_Task goal:_ Search the listing below for the word "gebeden" and return each line that contains it.

━━━━━━━━━━━━━━━━

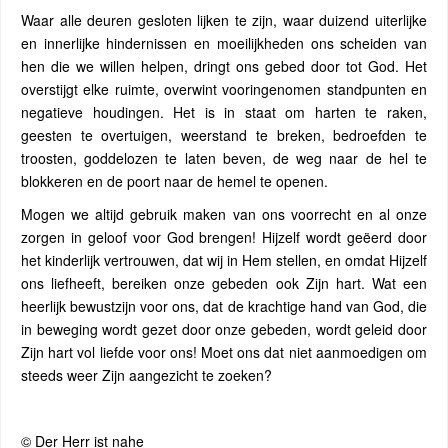
Waar alle deuren gesloten lijken te zijn, waar duizend uiterlijke
en innerlijke hindernissen en moeilijkheden ons scheiden van
hen die we willen helpen, dringt ons gebed door tot God. Het
overstijgt elke ruimte, overwint vooringenomen standpunten en
negatieve houdingen. Het is in staat om harten te raken,
geesten te overtuigen, weerstand te breken, bedroefden te
troosten, goddelozen te laten beven, de weg naar de hel te
blokkeren en de poort naar de hemel te openen.
Mogen we altijd gebruik maken van ons voorrecht en al onze
zorgen in geloof voor God brengen! Hijzelf wordt geëerd door
het kinderlijk vertrouwen, dat wij in Hem stellen, en omdat Hijzelf
ons liefheeft, bereiken onze gebeden ook Zijn hart. Wat een
heerlijk bewustzijn voor ons, dat de krachtige hand van God, die
in beweging wordt gezet door onze gebeden, wordt geleid door
Zijn hart vol liefde voor ons! Moet ons dat niet aanmoedigen om
steeds weer Zijn aangezicht te zoeken?
© Der Herr ist nahe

━━━━━━━━━━━━━━━━

_Finished task:_
ons liefheeft, bereiken onze gebeden ook Zijn hart. Wat een
in beweging wordt gezet door onze gebeden, wordt geleid door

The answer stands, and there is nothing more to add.